→ What you are asked to do
Find the string "format" in the records. Copy every line it appears in.

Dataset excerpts
==============================

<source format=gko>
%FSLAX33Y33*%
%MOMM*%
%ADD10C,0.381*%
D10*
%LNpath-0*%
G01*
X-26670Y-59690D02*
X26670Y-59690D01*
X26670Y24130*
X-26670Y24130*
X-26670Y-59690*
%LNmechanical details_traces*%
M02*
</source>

==============================

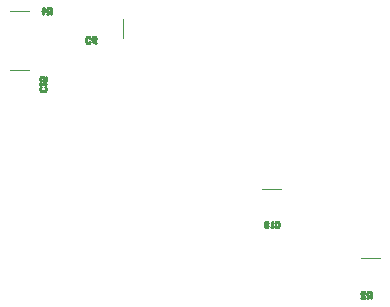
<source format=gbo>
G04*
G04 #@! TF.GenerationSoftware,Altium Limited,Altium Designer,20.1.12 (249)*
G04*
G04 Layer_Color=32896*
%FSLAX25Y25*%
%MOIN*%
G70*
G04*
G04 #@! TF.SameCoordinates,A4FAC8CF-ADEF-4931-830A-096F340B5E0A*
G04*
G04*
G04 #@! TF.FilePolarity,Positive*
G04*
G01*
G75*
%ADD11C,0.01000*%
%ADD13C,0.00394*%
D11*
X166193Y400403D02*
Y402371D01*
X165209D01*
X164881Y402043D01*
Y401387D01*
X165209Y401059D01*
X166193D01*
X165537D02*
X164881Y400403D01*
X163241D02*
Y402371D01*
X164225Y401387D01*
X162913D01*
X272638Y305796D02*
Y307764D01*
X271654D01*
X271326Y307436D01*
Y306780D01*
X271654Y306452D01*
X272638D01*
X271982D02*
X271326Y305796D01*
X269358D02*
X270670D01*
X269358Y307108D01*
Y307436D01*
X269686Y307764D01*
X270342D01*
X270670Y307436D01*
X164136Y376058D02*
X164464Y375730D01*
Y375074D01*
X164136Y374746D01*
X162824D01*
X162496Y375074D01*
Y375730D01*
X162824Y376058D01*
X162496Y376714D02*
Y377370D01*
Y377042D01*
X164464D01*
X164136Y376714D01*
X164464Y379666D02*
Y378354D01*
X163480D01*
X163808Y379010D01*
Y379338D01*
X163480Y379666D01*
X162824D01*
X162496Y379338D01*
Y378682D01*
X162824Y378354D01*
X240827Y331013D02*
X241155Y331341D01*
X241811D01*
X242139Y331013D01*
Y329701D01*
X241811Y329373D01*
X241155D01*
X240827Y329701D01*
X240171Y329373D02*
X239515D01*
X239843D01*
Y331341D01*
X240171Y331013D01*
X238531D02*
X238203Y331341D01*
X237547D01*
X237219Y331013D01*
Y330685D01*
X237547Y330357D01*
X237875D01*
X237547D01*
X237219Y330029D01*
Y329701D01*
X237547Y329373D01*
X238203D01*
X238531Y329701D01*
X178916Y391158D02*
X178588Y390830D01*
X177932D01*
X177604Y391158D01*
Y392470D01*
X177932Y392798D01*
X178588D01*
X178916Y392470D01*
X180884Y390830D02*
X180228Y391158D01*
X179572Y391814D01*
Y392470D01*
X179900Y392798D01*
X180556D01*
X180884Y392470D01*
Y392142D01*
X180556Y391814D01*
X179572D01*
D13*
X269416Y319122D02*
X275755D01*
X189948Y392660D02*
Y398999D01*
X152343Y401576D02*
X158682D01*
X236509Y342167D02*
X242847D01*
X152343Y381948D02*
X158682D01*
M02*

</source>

==============================

→ Exercise solution
<source format=gko>
<source format=gbo>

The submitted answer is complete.